下棋的还在下棋,每个人都还在做他自己做的事,根本没有注意他们,
就好像已将他们当作死人。
燕南飞又问道:“你是不是很讲理的人?”
傅红雪道:“有时是的,有时不是。”
燕南飞道:“现在是不是已到了不能不讲理的时候?”
傅红雪道:“好像是的。”
燕南飞再问:“卓玉贞和她的孩子能不能死?”
傅红雪道:“不能。”
燕南飞叹了口气,道:“只要你能记住这句话就好了,我们走吧。”
傅红雪道:“走?怎样走?”
燕南飞道:“你一听我说‘小狗’两个字,就把卓玉贞和孩子抱上那辆马车,藏到棺材里去,别的事由我来负责!”
他笑了笑又道:“莫忘记我逃命的本事还是天下第一。”
傅红雪闭上了嘴。他当然明白燕南飞的意思。他现在已完全没有选择的余地,无论怎么样,他都决不能让卓玉贞和孩子落人这些人手里。
×××
鬼外婆坐的那辆板车上,一共有五个女人,除了她之外,都很年轻,而且很不难看。
不难看的意思就是好看,最好看的一个正在梳头,长长的头发,又黑又亮。
燕南飞忽然道:“听说苗天王大大小小一共有七八十个老婆。”
鬼外婆道:“是八十个,他喜欢整数。”
燕南飞道:“听说他不管到哪里,至少还要带四五个老婆跟在身边,因为,他随时随地都可能用得着的。”
鬼外婆道:“他是个精力充沛的男子汉,他的老婆都有福气。”
燕南飞道:“你是不是其中之一?”
鬼外婆叹了口气,道:“我倒很想,只可惜他嫌我太老了。”
燕南飞道:“谁说你老,我看你比那位梳头的老太太至少年轻十岁。
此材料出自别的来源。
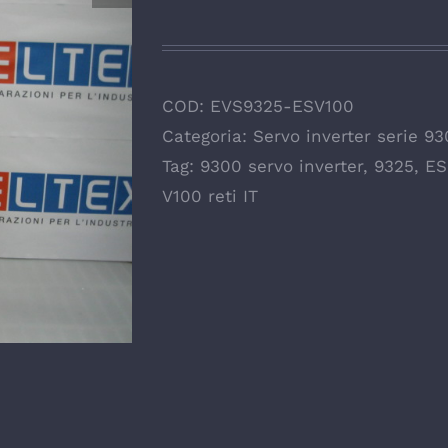
COD:
EVS9325-ESV100
Categoria:
Servo inverter serie 9
Tag:
9300 servo inverter
,
9325
,
ES
V100 reti IT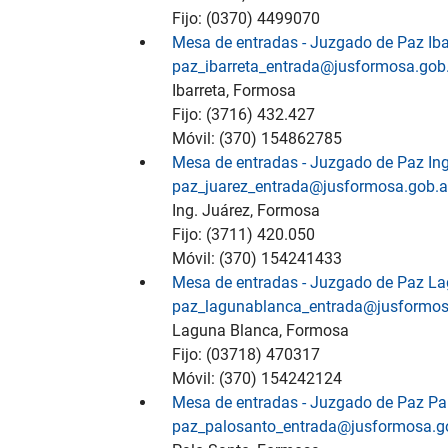
Fijo: (0370) 4499070
Mesa de entradas - Juzgado de Paz Ib
paz_ibarreta_entrada@jusformosa.gob
Ibarreta, Formosa
Fijo: (3716) 432.427
Móvil: (370) 154862785
Mesa de entradas - Juzgado de Paz In
paz_juarez_entrada@jusformosa.gob.a
Ing. Juárez, Formosa
Fijo: (3711) 420.050
Móvil: (370) 154241433
Mesa de entradas - Juzgado de Paz L
paz_lagunablanca_entrada@jusformos
Laguna Blanca, Formosa
Fijo: (03718) 470317
Móvil: (370) 154242124
Mesa de entradas - Juzgado de Paz P
paz_palosanto_entrada@jusformosa.g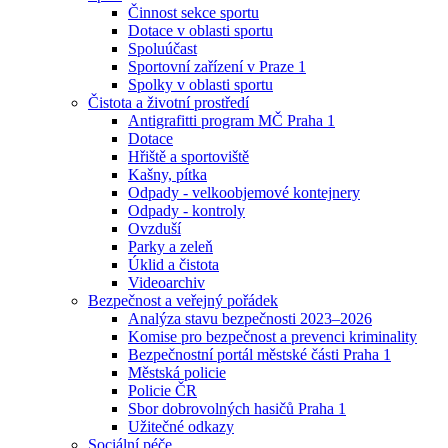
Činnost sekce sportu
Dotace v oblasti sportu
Spoluúčast
Sportovní zařízení v Praze 1
Spolky v oblasti sportu
Čistota a životní prostředí
Antigrafitti program MČ Praha 1
Dotace
Hřiště a sportoviště
Kašny, pítka
Odpady - velkoobjemové kontejnery
Odpady - kontroly
Ovzduší
Parky a zeleň
Úklid a čistota
Videoarchiv
Bezpečnost a veřejný pořádek
Analýza stavu bezpečnosti 2023–2026
Komise pro bezpečnost a prevenci kriminality
Bezpečnostní portál městské části Praha 1
Městská policie
Policie ČR
Sbor dobrovolných hasičů Praha 1
Užitečné odkazy
Sociální péče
”
鬼外婆大笑,梳头的女人脸色已变了,狠狠地盯着他。
燕南飞又朝她笑了笑,道:“其实你也不能算太老,除了鬼外婆外,你还是最年轻的一个。”
现在每个人都已看出他是在故意找麻烦了,却还猜不透他究竟想干什么,本来故意不看他的人,现在也不禁多看他两眼。
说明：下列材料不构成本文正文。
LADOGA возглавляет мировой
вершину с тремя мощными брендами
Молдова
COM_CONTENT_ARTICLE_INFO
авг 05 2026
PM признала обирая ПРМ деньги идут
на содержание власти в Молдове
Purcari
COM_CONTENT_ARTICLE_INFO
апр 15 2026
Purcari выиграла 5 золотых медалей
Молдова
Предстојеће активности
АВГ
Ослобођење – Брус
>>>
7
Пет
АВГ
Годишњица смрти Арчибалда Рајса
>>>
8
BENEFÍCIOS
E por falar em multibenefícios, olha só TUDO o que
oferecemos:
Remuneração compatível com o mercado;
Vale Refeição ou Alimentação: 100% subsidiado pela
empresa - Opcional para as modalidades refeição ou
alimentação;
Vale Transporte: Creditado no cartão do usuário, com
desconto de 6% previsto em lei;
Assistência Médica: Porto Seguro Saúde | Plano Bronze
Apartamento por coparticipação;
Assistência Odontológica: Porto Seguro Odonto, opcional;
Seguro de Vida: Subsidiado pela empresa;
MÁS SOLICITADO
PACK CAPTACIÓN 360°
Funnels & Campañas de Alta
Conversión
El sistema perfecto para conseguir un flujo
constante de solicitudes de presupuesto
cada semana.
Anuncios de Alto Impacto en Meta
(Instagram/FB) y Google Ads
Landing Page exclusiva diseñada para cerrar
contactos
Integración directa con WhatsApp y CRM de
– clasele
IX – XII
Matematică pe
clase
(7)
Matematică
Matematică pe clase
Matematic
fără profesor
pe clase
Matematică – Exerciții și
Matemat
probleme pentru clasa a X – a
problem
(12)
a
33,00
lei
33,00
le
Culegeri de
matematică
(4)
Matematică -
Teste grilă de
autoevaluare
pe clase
他果然又去找郝厨子:“除了剁肉切菜外,你这把菜刀还有什么用?”
郝厨子道:“还能杀人。”
他脸上的毒蛇又开始蠕动:“用一把上面镶满了珍珠的宝刀杀人,跟用菜刀杀人并没有什么不同。”
燕南飞道:“有一点不同。”
郝厨子道:“哪一点?”
燕南飞却不理他了,转过身,打开了棺材,喃喃道:“想不到这里面居然还有葱末,却不知道有辣椒没有呢?”
郝厨子大声道:“哪一点不同?”
燕南飞还是不理他,道:“哈,这里果然有辣椒,看来这口棺材简直就是个厨房。”
郝厨子本来坐着的,现在却站起来:“你为什么不说?究竟有哪点不同?”
燕南飞终于回头,微笑道:“究竟有哪点不同,我也不知道,我只知道红烧五香马肉里是应该放点辣椒的。”
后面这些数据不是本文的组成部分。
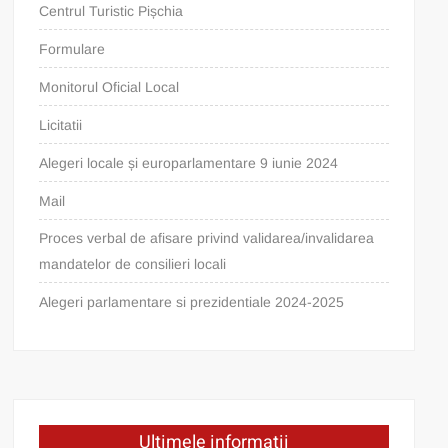
Centrul Turistic Pișchia
Formulare
Monitorul Oficial Local
Licitatii
Alegeri locale și europarlamentare 9 iunie 2024
Mail
Proces verbal de afisare privind validarea/invalidarea
mandatelor de consilieri locali
Alegeri parlamentare si prezidentiale 2024-2025
Ultimele informații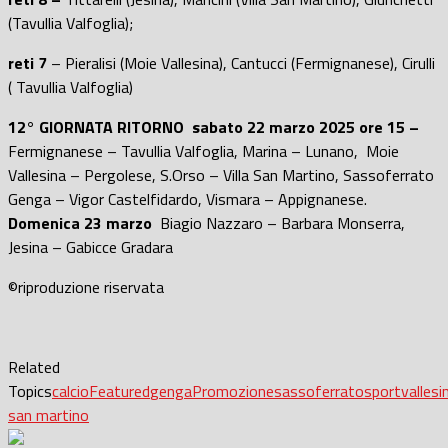
(Tavullia Valfoglia);
reti 7
– Pieralisi (Moie Vallesina), Cantucci (Fermignanese), Cirulli
( Tavullia Valfoglia)
12° GIORNATA RITORNO sabato 22 marzo 2025 ore 15 –
Fermignanese – Tavullia Valfoglia, Marina – Lunano, Moie
Vallesina – Pergolese, S.Orso – Villa San Martino, Sassoferrato
Genga – Vigor Castelfidardo, Vismara – Appignanese.
Domenica 23 marzo
Biagio Nazzaro – Barbara Monserra,
Jesina – Gabicce Gradara
©riproduzione riservata
Related
Topics
calcio
Featured
genga
Promozione
sassoferrato
sport
vallesi
san martino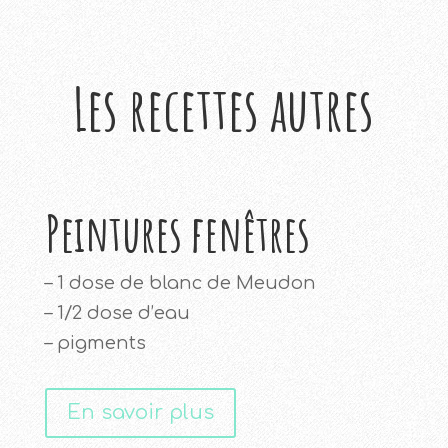
Les recettes autres
Peintures fenêtres
– 1 dose de blanc de Meudon
– 1/2 dose d’eau
– pigments
En savoir plus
他提着串辣椒,走到铜锅旁,又道:“大概没有人不吃辣椒的,不吃辣椒的是小狗。”
郝厨子已气得脸都白了,就在这时,突听一声马嘶一声轻叱。
傅红雪已抱起卓玉贞,卓玉贞抱着孩子,两大两小四个人抢上板车!
卓玉贞将孩子放进棺材,傅红雪挥鞭打马,燕南飞提起吊着铜锅的铁架。
公孙屠掷杯而起,大喝一声:“小心!”
两个字未说完,卓玉贞也已钻进棺材,自己合起了盖子。
燕南飞反手一抡,将一锅滚烫的马肉连锅带铁架一起抡了出去,“呼”的一声,飞向对面的板车!
汤汁四溅,健马惊嘶,板车倾倒,一块块滚烫的马肉带着汤汁乱箭般飞出,只要沾着一点,立刻就烫起一个水泡。
板车上的人用衣袖蒙面,飞掠而起!
傅红雪右手握刀,左手挥鞭,已从两辆倾倒的板车间冲了出去!
萧四无身子凌空,突然翻身,右臂上每一根肌肉都已贯注真力。
飞刀就在他的右手上。
杨无忌身子掠起时已反手抓住剑柄。
萧四无的刀已出手。
这一次他完全没有发出一点声音,这一刀还是用出了全力,打的还是傅红雪后背。
板车虽已倾倒,让出的路并不宽,傅红雪必须全神驾驶马车,他背后也没有长眼睛,根本不知道这闪电般的刀光已打过来,就算他知道,也不能回身闪避,否则就算他避开了这一刀,也避不开前面路上的板车!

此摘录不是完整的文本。